Page extract ->
What You Need to Know

July 8, 2017

by Ian Frazer

The Friday Takeaway
There may not be two American cities as different as Anaheim and Philadelphia, but Jerry Dipoto has made his home, and his name as a baseball executive, in both. After resigning following a dispute with former Angels manager Mike Scioscia in 2015 over the utilization of advanced statistics and information in his managing, Dipoto landed in Philadelphia as a senior VP/general manager—one of three execs to hold that title—when Ruben Amaro Jr. got the boot.

Since then, he's followed Andy MacPhail's lead to turn the Phillies from a bloated, stagnant franchise to one reportedly in possession of an entire library of proprietary statistical measures and HITf/x equipment installed in the batting cage. Dipoto took advantage of Ryan Howard's surprisingly productive 2016 by dealing him to the Astros for third baseman Colin Moran, who was partly maligned as a prospect for his lack of power but has blossomed with the help of Citizens Bank Park's short right-field porch. That move also allowed the defensively suspect Maikel Franco to move to designated hitter this season.

On Friday, one of Dipoto's more controversial moves as a Philly yielded yet another payoff, as Cole Hamels tossed a two-hit shutout of the Nationals to give the Phillies a 4–0 win, bring them back up to .500, and keep them three games out of first place in the wide open N.L. East. After Hamels somehow made it through the Phillies' disastrous 2015 without being dealt, Dipoto fought publicly during the ensuing offseason to keep him on the squad. Hamels has been nothing but aces since, pacing the team with a 1.71 DRA this season.

The age-defying velocity increase Hamels experienced throughout his career hit a bump in 2016, when his four-seamer averaged just 91.4 mph, but he has counteracted that lack of heat by switching up his cutter grip, bumping the pitch down a couple mph but giving it an extra few inches, putting it more in the mold of Jon Lester's cutter.

Provided data ->
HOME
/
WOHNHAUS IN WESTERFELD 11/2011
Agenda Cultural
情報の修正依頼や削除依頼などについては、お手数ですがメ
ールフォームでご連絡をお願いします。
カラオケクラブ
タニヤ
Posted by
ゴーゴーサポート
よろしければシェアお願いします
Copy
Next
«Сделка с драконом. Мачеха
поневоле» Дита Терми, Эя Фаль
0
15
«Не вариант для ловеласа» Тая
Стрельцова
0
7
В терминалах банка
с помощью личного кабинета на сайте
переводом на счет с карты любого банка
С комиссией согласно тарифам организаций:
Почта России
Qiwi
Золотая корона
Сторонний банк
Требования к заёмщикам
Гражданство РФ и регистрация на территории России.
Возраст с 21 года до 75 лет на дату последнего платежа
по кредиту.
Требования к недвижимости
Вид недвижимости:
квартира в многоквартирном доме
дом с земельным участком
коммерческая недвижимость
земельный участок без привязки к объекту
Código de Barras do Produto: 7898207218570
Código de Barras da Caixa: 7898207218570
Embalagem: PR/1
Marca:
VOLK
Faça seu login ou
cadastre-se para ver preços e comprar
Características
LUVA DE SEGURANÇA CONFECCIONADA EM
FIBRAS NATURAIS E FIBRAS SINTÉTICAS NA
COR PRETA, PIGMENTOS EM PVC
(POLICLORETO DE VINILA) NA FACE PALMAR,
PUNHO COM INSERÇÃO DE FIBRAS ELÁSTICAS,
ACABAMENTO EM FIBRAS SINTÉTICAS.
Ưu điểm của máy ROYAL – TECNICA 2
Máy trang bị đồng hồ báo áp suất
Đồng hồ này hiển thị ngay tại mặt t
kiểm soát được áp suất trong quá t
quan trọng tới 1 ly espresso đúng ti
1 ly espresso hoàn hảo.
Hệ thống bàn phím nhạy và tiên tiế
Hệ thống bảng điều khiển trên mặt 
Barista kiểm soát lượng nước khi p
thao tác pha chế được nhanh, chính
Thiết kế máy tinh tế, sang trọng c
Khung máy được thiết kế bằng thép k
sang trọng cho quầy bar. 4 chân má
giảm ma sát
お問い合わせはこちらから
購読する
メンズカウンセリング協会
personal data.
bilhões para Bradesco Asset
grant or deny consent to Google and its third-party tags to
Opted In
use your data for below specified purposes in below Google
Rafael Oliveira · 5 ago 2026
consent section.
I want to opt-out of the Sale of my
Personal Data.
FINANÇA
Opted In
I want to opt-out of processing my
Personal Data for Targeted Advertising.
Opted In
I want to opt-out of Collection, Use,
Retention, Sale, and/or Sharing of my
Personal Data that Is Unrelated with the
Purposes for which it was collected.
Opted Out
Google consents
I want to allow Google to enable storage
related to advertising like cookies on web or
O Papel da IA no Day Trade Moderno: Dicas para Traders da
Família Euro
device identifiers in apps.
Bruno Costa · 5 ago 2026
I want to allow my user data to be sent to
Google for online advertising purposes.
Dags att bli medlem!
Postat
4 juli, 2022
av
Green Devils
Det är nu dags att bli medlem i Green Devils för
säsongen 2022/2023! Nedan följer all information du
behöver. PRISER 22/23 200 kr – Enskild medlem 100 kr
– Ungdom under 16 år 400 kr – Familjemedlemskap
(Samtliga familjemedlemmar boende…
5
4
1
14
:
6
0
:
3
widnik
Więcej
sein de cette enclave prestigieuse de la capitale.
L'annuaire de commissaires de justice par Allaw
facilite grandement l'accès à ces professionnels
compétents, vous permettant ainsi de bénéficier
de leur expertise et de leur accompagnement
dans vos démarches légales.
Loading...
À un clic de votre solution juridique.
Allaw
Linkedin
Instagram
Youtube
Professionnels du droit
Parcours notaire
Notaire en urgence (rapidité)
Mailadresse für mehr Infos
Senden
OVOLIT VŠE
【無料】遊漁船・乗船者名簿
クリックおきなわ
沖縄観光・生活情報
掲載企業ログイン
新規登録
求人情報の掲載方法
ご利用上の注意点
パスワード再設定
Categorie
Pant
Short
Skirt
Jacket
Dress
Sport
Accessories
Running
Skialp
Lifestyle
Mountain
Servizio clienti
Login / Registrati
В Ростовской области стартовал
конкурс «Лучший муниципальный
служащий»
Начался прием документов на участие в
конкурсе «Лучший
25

Tasks and exercises ->
**1)** Write out the entries from their first line through the line containing "kiểm soát được áp suất trong quá t", inclusive.
**2)** Continue the article about Jerry Dipoto's tenure with the Phillies from the point where it ends.
The entries have no connection to the article about Jerry Dipoto and the Phillies.

Results by task ->
**1)**
HOME
/
WOHNHAUS IN WESTERFELD 11/2011
Agenda Cultural
情報の修正依頼や削除依頼などについては、お手数ですがメ
ールフォームでご連絡をお願いします。
カラオケクラブ
タニヤ
Posted by
ゴーゴーサポート
よろしければシェアお願いします
Copy
Next
«Сделка с драконом. Мачеха
поневоле» Дита Терми, Эя Фаль
0
15
«Не вариант для ловеласа» Тая
Стрельцова
0
7
В терминалах банка
с помощью личного кабинета на сайте
переводом на счет с карты любого банка
С комиссией согласно тарифам организаций:
Почта России
Qiwi
Золотая корона
Сторонний банк
Требования к заёмщикам
Гражданство РФ и регистрация на территории России.
Возраст с 21 года до 75 лет на дату последнего платежа
по кредиту.
Требования к недвижимости
Вид недвижимости:
квартира в многоквартирном доме
дом с земельным участком
коммерческая недвижимость
земельный участок без привязки к объекту
Código de Barras do Produto: 7898207218570
Código de Barras da Caixa: 7898207218570
Embalagem: PR/1
Marca:
VOLK
Faça seu login ou
cadastre-se para ver preços e comprar
Características
LUVA DE SEGURANÇA CONFECCIONADA EM
FIBRAS NATURAIS E FIBRAS SINTÉTICAS NA
COR PRETA, PIGMENTOS EM PVC
(POLICLORETO DE VINILA) NA FACE PALMAR,
PUNHO COM INSERÇÃO DE FIBRAS ELÁSTICAS,
ACABAMENTO EM FIBRAS SINTÉTICAS.
Ưu điểm của máy ROYAL – TECNICA 2
Máy trang bị đồng hồ báo áp suất
Đồng hồ này hiển thị ngay tại mặt t
kiểm soát được áp suất trong quá t

**2)**
Hamels has also brought down his walk rate to 1.7 per nine, stopping the rise it had been on since 2011. And his changeup is as deadly as ever, as seen in this strikeout of Ian Desmond in the first inning.

Basically, he's looking like a candidate for an extension. Dipoto could probably grab a solid prospect in exchange for Hamels, but he's done such a solid job building Philadelphia's minor-league system, after bringing Scott Servais over from Los Angeles, that the club seems content to stand pat in that area and load up for a run in 2018. Their lack of offense this year is troubling, and is holding down their projections for the rest of the season, but a breakout season from J.P. Crawford and a couple of productive acquisitions could go a long way.

Quick Hits from Friday
Mike Trout looks like no more than a shadow of his former MVP self. A nagging shoulder that he has been playing through since crashing into the wall on April 28th has drained his power, and since he's never counteracted his well-established weakness to high pitches, opposing hurlers have just been pounding Trout there, with a gargantuan 25 percent of pitches ending up in the top three quadrants of the zone, as you can see at Brooks Baseball.

He managed to break that pattern of weakness and clobbered a home run off Anthony Bass on Tuesday…

…but it came in the Angels' 4–1 loss to the Rangers, their 10th in a row. This is the season the bottom has fallen out for the Angels, with Albert Pujols struggling in the middle of the lineup with a .245 TAv and Jered Weaver still maintaining a spot in the rotation for some reason, 84 mph fastball and all.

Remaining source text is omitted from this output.